▶ _TASK STATEMENT_
Please output exactly the run of lines that starts at the line with "right elbow: (566, 425)" and ends at the last line of the records below.

══ INFORMATION SUPPLIED ══

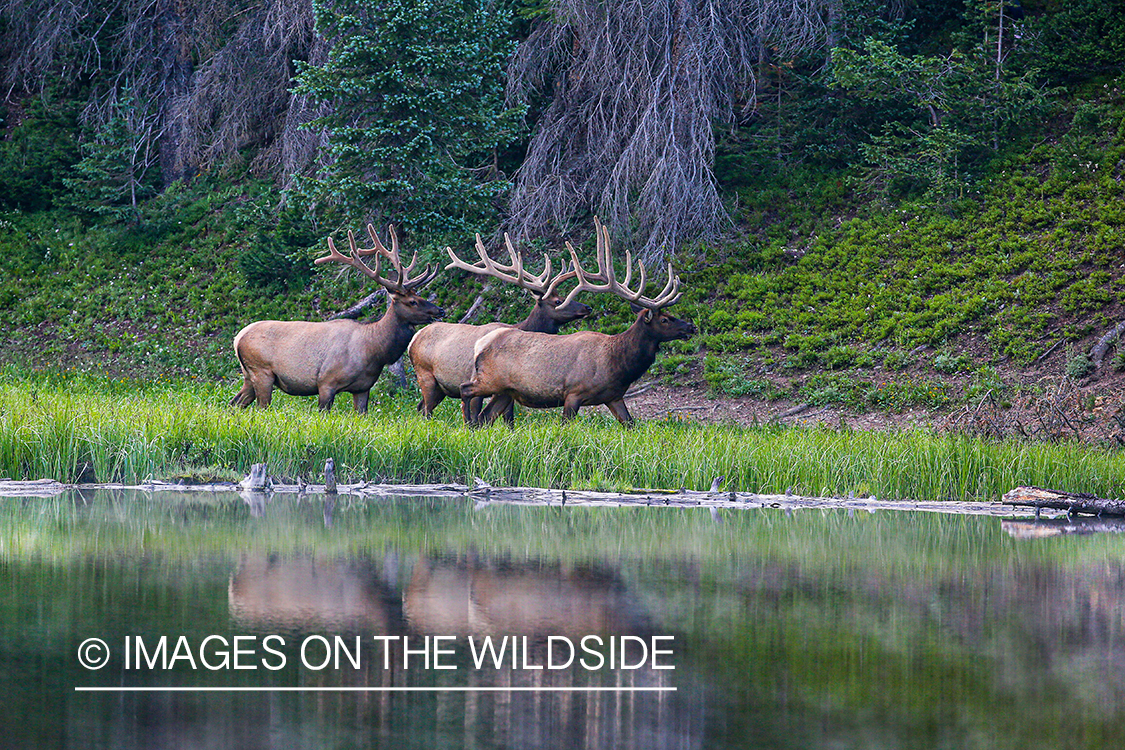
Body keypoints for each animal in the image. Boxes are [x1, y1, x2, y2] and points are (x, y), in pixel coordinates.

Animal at [231, 226, 443, 413]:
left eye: (420, 295)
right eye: (413, 301)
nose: (440, 310)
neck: (374, 350)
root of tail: (237, 338)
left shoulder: (363, 388)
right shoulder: (326, 381)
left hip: (248, 375)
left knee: (235, 403)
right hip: (261, 371)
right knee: (259, 407)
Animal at [409, 231, 594, 422]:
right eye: (558, 301)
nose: (587, 307)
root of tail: (414, 339)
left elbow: (508, 417)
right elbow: (477, 413)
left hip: (440, 387)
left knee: (420, 407)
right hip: (425, 375)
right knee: (426, 409)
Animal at [459, 218, 693, 427]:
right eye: (665, 319)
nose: (691, 326)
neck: (618, 365)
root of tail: (480, 345)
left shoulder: (614, 396)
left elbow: (631, 424)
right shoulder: (573, 392)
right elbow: (566, 425)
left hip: (505, 391)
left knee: (485, 417)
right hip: (490, 379)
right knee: (466, 391)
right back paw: (467, 423)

═══

▶ _OUTPUT OF THE EXERCISE_
right elbow: (566, 425)
left hip: (505, 391)
left knee: (485, 417)
right hip: (490, 379)
right knee: (466, 391)
right back paw: (467, 423)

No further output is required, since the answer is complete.